■ **BRIEF**:
Answer these questions from the abstract on copolymer phase transitions:
(a) Copolymers containing more than what mol % N-vinylacetamide show reentrant soluble-insoluble-soluble transitions?
(b) How does the insoluble-soluble transition temperature T(p2) respond to changes in NVA content?
(c) What happens to T(p1) and T(p2) as salt concentration increases?

■ **PASSAGE**:
Soluble-insoluble-soluble transitions of aqueous poly(N-vinylacetamide-co-acrylic acid) solutions.

Several poly(N-vinylacetamide-co-acrylic acid)s with various copolymer compositions have been synthesized, and their unique phase-transition behavior in aqueous salt (Na2SO4 or NaCl) solutions was investigated. Copolymers containing more than 51 mol % N-vinylacetamide (NVA) show reentrant soluble-insoluble-soluble transitions with increasing temperature. The soluble-insoluble transition temperature (T(p1)) increased linearly with increasing NVA content, whereas the insoluble-soluble transition temperature (T(p2)) was almost constant irrespective of the NVA content. Potentiometric titration of the copolymer solutions suggested that the acrylic acid (AA) carboxyl groups form hydrogen bonds with the NVA amide groups even under soluble conditions. Dehydration of the NVA amides and their consequent hydrogen bonding with the AA carboxyl groups during the soluble-insoluble transition process was indicated by FTIR measurements. Addition of salt (Na2SO4 or NaCl) to the aqueous media reduces the solvent quality and enhances the intra- and interchain interactions of the copolymers. Thus, T(p1) was observed to decrease and T(p2) was observed to increase with increasing salt concentration. However, the addition of urea to the media reverses the concentration dependence of T(p1) and T(p2) by disturbing the intra- and interchain interactions of the copolymers.

Data listing:

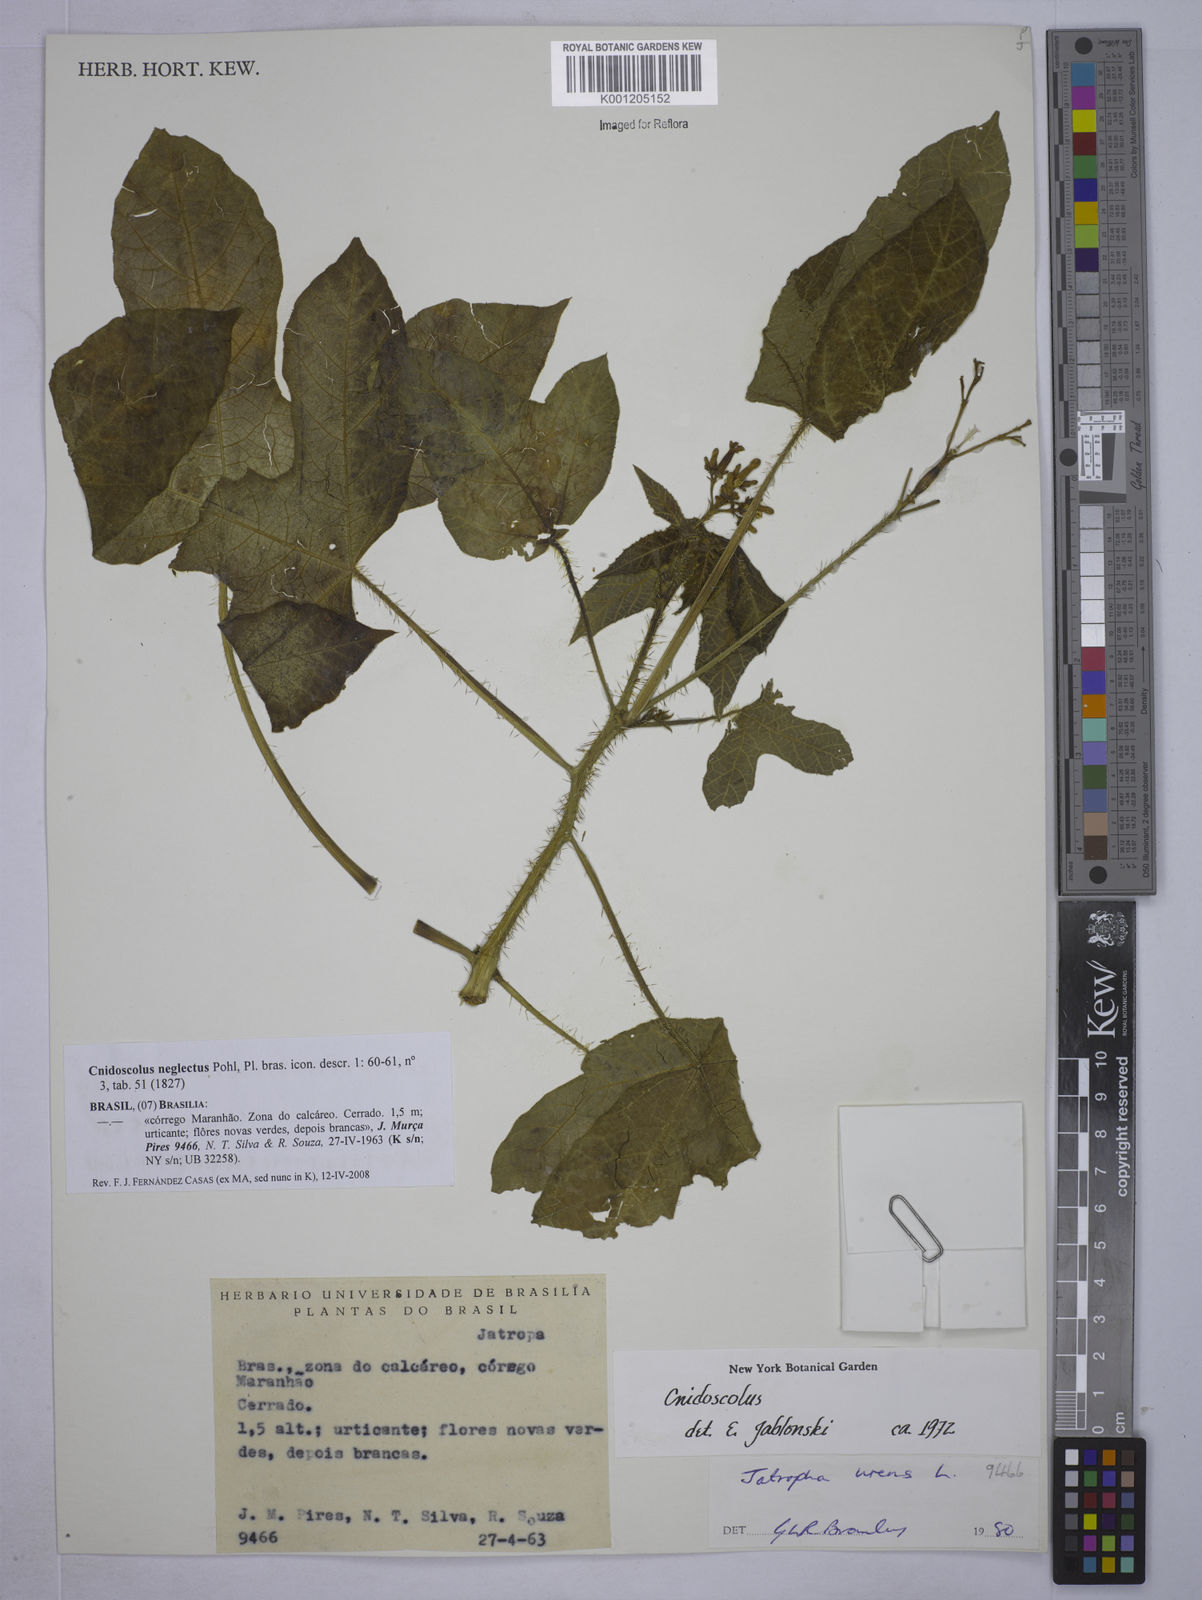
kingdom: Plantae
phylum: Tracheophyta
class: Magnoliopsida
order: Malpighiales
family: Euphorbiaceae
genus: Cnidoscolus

■ **WORKED ANSWER**:
(a) More than 51 mol %.
(b) It stays almost constant regardless of NVA content.
(c) T(p1) decreases and T(p2) increases.